The talk was rather light on detail, if clearly and energetically given. The problem space was described very well, but the solution was mostly given by pointing to 
DBLife, so it can be done but the how is left for you to discover. 
If, like me, you think of "Yahoo!" as a failing company  with an incorrect belief that punctuation can form part of a name then you may not have paid much attention to them. 
(Douglas Crockford's 
json excepted).
However the point was well made that as the number two in the market "Yahoo!" must, necessarily, play a market disrupting game and the way they are doing this is to open their API. The current monetised search model is sown up by big G. The next generation will be 'semantic' search: 
- the search engine inferring the reason for the search and possibly tracking episodes in a search which may be engaged in over a number of sessions over a period of days or months.

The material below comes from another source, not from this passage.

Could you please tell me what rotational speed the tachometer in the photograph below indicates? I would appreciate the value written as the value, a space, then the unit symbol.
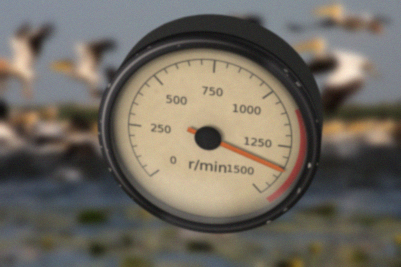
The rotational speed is 1350 rpm
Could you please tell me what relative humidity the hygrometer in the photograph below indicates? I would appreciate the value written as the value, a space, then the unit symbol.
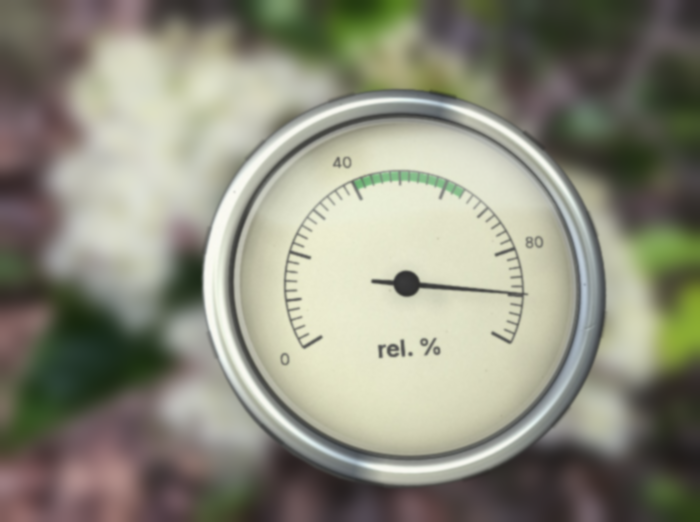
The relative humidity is 90 %
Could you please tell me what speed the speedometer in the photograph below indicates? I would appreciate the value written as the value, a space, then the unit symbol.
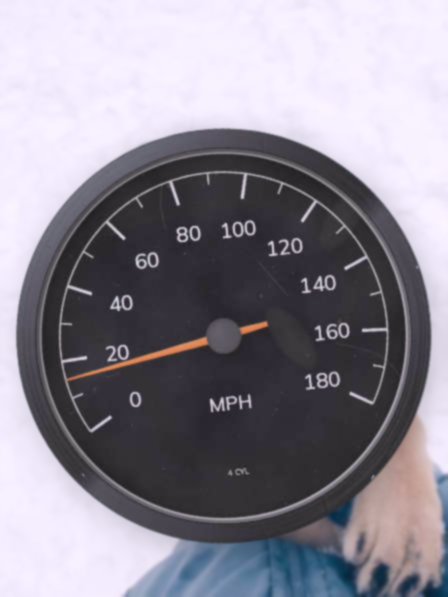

- the search engine extracting more structure from the pages crawled. 
How to do this is unknown so "Yahoo!" have opened their API, lowered the barrier to entry for academics and others to play with the results of spidering. No more having to setup the spiders, parsers or vast datastores previously required to start a websearch project.
"Yahoo!" do not want anything in return, all they want is the current incumbent de-throned, so that they can have another shot, possibly in partnership with the next big idea.